Temps accéléré, vision cosmique
Cette stratégie de non-dit, mais aussi de non-montré, donne forcément un film assez froid, d'où l'amour est singulièrement absent. Seule Ida, la sœur cadette frondeuse (jouée par la propre fille du cinéaste), échappe encore pour le moment à cette malédiction. Quand enfin survient la violence, de prime abord absurde et non motivée, celle-ci nous oblige à un effort intellectuel inusité, pour tenter de voir a posteriori ce qu'on a manqué entre les images (mais qui a tout de même même été suggéré «en creux»). A savoir, une opposition fatale entre le monde physique et le monde spirituel, exacerbée par une sensibilité féminine refoulée et arbitrée par un pouvoir patriarcal abusif. Une vision des choses peut-être excessivement noire, mais qui va beaucoup plus loin, on en conviendra, que la simple opposition entre Islande et Danemark...
Lorsqu'à la fin, Pálmason «rembobine» toutes ses séances de pose photographique, on devine dès lors qu'il se livre à une mise en abyme: l'essentiel – en réalité presque tout – s'est donc joué entre ces images artificiellement figées, qui ne reflètent que la surface de l'expérience humaine.
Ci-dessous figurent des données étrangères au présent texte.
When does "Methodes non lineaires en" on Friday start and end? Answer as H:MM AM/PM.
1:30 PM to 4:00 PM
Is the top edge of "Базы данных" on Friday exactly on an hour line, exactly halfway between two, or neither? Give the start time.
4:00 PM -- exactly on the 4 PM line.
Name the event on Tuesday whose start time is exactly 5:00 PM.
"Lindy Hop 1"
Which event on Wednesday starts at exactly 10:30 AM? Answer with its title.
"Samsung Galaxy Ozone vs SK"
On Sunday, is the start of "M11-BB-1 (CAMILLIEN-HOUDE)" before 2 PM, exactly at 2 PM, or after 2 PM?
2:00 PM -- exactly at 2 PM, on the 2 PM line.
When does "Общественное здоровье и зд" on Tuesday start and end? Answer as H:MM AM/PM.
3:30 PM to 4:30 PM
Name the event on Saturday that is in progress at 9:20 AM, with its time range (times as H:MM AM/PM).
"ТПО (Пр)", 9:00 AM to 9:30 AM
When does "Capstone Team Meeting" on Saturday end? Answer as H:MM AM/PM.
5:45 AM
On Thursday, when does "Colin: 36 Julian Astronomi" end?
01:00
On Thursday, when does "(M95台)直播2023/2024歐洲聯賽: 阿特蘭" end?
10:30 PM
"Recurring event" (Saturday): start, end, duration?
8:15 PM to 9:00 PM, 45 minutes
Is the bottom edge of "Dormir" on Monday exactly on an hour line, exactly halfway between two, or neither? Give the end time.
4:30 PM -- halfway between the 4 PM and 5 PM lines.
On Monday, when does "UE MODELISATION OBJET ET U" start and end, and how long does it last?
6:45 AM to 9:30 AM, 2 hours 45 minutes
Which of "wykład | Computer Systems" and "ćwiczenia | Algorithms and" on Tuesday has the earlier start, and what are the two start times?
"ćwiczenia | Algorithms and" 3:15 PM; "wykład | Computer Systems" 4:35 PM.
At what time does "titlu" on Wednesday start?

Lui-même «troué» de partout, le cinéma ne vaut guère mieux. Le dernier mot appartenant au temps lui-même, qui efface tout, jusqu'à la dernière trace de nos existences; une œuvre rendue ici par deux montages saisissants d'images prises tout au long des deux années de tournage. Magique!
Il y a vraiment un projet de cinéma inédit chez Hlynur Pálmason, qui finit par confronter nos passions, nos impasses et nos illusions à l'indifférence du monde. Ne reste qu'à le débusquer derrière son exotisme apparent.